Dort, wo sonst nur Pfleger und Tiere ihre Füße in den weichen Untergrund setzen dürfen, steht nun Benedikt im Kreis seiner Familie und wirkt ein wenig übermannt: „Hier hat mal ein Elefant einen anderen fast ins Wasser geschoben“, fällt ihm ein. Ja, das stimmt, es gebe auch mal Streit in der Herde, bestätigt Hering-Hagenbeck. Deshalb seien auch überall kleine Hindernisse aufgebaut. Dadurch könnten sich die Tiere aus dem Weg gehen und vor ihren Artgenossen flüchten. Das fällt aus der sonstigen Besucherperspektive gar nicht auf.
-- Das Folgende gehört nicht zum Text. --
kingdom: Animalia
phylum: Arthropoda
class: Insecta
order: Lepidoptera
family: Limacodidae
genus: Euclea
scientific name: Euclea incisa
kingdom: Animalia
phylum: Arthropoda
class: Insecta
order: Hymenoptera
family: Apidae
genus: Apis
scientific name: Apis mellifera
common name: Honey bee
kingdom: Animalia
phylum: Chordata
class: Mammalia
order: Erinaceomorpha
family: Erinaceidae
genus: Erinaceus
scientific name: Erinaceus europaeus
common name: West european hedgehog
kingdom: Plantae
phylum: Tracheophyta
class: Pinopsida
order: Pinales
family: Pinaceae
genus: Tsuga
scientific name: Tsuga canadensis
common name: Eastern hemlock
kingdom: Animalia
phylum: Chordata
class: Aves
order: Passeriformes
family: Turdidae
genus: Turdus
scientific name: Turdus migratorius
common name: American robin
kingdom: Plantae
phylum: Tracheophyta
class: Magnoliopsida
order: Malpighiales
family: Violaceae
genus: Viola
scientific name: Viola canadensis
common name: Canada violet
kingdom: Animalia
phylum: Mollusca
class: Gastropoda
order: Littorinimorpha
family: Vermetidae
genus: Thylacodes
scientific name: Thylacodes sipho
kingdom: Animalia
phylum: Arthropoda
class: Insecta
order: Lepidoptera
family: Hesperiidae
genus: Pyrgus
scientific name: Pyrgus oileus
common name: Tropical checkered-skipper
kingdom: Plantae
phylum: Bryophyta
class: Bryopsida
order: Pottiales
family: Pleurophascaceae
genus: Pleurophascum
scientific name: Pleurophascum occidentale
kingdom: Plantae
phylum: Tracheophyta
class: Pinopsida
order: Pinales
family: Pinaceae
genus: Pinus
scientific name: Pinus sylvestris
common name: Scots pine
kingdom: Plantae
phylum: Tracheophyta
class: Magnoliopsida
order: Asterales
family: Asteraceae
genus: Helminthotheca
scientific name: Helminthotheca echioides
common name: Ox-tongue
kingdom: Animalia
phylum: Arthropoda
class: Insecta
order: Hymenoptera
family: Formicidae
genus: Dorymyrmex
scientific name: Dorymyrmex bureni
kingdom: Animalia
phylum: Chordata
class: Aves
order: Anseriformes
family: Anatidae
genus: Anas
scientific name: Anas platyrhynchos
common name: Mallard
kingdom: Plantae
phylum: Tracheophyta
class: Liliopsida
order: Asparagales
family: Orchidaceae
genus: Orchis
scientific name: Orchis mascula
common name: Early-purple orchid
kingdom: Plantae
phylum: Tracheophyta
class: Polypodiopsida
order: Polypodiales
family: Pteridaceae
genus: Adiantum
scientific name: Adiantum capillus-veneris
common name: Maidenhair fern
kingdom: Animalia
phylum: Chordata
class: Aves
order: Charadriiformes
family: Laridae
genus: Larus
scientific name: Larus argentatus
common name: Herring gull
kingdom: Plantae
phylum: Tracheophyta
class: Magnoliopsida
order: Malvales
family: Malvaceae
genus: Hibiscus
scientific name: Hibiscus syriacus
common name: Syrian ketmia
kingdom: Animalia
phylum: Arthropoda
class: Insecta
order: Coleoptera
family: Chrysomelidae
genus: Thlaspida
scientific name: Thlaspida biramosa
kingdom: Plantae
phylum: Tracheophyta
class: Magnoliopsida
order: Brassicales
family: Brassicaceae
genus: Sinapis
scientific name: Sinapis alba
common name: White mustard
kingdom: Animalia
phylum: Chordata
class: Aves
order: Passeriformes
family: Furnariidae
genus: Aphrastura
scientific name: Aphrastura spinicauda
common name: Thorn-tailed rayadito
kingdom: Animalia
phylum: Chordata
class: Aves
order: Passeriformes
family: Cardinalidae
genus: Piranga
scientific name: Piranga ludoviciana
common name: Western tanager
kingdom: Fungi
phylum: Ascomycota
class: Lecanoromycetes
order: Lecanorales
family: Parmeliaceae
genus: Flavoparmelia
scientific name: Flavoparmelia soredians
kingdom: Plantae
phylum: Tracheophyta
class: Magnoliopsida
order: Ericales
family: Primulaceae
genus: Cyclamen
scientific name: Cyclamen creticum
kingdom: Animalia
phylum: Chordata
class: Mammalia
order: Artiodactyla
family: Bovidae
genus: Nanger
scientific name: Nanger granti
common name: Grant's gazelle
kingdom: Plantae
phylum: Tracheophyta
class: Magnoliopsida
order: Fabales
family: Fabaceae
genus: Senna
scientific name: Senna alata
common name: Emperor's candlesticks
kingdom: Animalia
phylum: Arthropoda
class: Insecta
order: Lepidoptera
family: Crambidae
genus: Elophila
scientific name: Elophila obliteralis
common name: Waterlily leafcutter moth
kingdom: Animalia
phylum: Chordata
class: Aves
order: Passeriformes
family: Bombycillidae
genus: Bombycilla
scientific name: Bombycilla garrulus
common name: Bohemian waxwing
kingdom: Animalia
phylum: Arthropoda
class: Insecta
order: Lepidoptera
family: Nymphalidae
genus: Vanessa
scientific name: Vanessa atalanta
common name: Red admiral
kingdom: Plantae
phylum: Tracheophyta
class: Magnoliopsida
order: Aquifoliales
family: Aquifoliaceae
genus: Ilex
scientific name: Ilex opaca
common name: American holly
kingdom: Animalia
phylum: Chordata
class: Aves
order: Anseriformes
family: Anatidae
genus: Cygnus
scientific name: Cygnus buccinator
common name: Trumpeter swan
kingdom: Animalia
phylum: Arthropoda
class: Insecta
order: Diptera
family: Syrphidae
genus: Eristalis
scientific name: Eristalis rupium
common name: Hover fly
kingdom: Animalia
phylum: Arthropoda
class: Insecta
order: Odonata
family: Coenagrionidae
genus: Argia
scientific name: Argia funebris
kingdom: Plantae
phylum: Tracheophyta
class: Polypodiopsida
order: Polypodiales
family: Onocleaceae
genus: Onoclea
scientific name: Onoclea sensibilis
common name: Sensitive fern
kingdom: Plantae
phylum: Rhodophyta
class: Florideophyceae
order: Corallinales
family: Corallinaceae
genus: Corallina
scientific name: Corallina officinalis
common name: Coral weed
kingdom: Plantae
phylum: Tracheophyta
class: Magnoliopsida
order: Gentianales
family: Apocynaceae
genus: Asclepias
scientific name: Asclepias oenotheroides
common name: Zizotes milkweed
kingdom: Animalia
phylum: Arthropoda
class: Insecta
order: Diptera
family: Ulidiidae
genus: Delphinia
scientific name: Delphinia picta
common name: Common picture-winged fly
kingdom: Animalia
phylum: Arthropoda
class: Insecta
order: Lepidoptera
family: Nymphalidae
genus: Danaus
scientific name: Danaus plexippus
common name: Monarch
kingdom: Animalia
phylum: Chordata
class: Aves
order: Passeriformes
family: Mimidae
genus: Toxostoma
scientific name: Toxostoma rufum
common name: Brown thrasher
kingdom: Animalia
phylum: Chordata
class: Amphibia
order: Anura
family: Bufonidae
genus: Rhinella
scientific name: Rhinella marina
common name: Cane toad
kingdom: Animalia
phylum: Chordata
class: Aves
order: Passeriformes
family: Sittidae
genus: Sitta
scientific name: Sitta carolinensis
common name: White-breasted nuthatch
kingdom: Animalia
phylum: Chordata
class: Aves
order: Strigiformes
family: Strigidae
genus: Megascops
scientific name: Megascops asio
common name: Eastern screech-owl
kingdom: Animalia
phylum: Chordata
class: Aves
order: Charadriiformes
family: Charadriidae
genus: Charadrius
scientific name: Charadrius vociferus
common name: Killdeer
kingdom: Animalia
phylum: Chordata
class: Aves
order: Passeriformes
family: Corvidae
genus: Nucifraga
Äpfel und Leckerlis ins Elefantenmaul
Als wenig später die komplette Elefantenherde mit Mutter- und Jungtieren Rüssel an Schwanz an Benedikt vorbei in die Halle zieht, ist das schon sehr besonders für den Sechsjährigen. Aus nächster Nähe wirken die Tiere gewaltig. So dicht dran sind sonst nur die sieben Elefantenpfleger bei Hagenbeck. Kein Wunder, dass man da mal kurz auf Papas Arm will. Stichwort: Vorsichtsmaßnahme. Und: bessere Sicht.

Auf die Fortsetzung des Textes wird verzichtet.